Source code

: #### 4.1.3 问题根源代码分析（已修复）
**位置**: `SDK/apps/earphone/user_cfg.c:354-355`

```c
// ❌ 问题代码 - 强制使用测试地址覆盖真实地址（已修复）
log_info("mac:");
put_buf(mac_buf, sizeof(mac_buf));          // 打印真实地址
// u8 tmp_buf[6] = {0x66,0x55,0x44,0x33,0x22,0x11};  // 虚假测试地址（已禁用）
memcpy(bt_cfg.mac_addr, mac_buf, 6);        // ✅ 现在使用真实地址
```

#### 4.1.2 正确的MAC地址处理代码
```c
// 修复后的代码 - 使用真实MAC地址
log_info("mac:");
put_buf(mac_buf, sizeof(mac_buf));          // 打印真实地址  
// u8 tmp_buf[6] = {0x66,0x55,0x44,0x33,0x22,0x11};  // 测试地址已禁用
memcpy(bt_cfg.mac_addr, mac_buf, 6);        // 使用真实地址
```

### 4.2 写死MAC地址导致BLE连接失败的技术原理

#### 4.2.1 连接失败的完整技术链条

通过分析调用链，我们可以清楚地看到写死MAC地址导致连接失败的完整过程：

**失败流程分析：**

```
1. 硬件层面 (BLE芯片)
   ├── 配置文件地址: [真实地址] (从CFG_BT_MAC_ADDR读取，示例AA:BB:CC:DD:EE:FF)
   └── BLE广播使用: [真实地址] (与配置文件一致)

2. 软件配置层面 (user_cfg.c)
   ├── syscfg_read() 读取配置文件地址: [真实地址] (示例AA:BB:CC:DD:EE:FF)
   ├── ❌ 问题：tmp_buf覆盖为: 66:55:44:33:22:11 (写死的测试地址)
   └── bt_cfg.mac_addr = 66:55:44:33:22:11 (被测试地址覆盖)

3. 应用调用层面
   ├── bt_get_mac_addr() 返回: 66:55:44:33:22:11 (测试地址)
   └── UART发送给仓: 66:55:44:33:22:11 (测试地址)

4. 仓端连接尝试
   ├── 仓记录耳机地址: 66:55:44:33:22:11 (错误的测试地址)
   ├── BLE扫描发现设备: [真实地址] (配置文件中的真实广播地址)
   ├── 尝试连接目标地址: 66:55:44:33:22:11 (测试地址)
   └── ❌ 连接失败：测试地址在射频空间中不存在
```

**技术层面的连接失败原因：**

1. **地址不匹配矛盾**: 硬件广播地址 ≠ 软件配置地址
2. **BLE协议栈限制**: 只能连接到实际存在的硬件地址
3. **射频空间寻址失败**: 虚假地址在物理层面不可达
------------------------------------------------
Task instructions:
Check the entries above line by line and return each one containing the word "示例AA".

Task output:
   ├── 配置文件地址: [真实地址] (从CFG_BT_MAC_ADDR读取，示例AA:BB:CC:DD:EE:FF)
   ├── syscfg_read() 读取配置文件地址: [真实地址] (示例AA:BB:CC:DD:EE:FF)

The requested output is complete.